Mirifix78 a écrit : ↑05 avr. 2026 22:06
J'ai toujours dit que les dentistes avaient la capacité de tailler parfaitement les plumes.
tu ne crois pas si bien dire
un dentiste aurait inspiré George Parker pour ses plumes Duofold, plus raides que les précédentes
il en parle en 1926 (!!!),
https://parkersheaffer.com/parker-duofold-policy/
A few years ago, a friend with whom I was talking over some of the improvement work we are constantly doing on our pens and pencils, said:
“There’s a chap making dental machinery down in New England who would be a help to you on this work.”
Partly because he was not a pen-and-pencil man, I went down to see him, and hired him.
When he came out to Janesville to work, he said to me:
“As you know, I know almost nothing about the fountain-pen business. If you don’t mind, I’d rather not be told anything, for the present. It will be better, I think, if I do not know too much about how things have seen done. Just let me take me of the pens and think about it and see how it seems to me- they ought to be done.”

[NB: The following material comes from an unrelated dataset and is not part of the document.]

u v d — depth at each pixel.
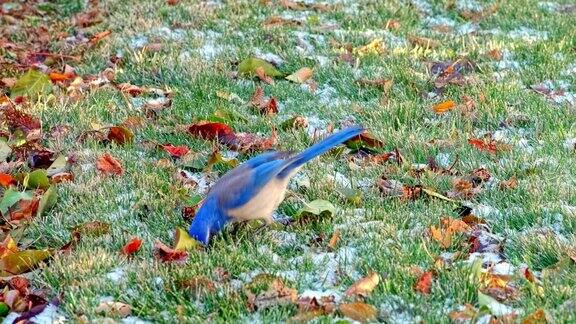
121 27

The pen point, as the business end of the pen, was the first thing he studied, and he immediately discovered a practice there that struck him as strange. As with all other pens of that time, the “two sides of the point of our pen were braced together at the tip.
It had been assumed from time immemorial in the pen business that the bracing was necessary to make the point strong. No one experienced in the pen business would have thought of questioning the practice: no one had questioned it in many years at any rate.
But the dental machinery man, with his mind fresh toward our work, immediately thought of it as odd. He noticed that the two sides of the pen were strong enough to stand on their own, without this pressing together. He thought the ink might flow down between them better if they were not so pressed.
And he made up a pen in this novel style to find out.
This fountain pen was the first ever made in our factory, and the first ever made anywhere, so far as I know, that was sure to write the moment it was set to paper.
We adopted the new style of point, and it has been a large factor in our sales ever since. I have recently been around the world, and I have found people everywhere giving this as a reason for having purchased our pen.
One of the easiest assumptions for all of us, I suspect -all managers, I mean- is that the best guidance in running our business is what already has been done in it, in our own concern or in others in our line.
I am certainly not saying that we have profited by ignoring what has worked well for us in the past, or what has worked well for our competitors. But I am frank in saying that our best gains have come from departures from both.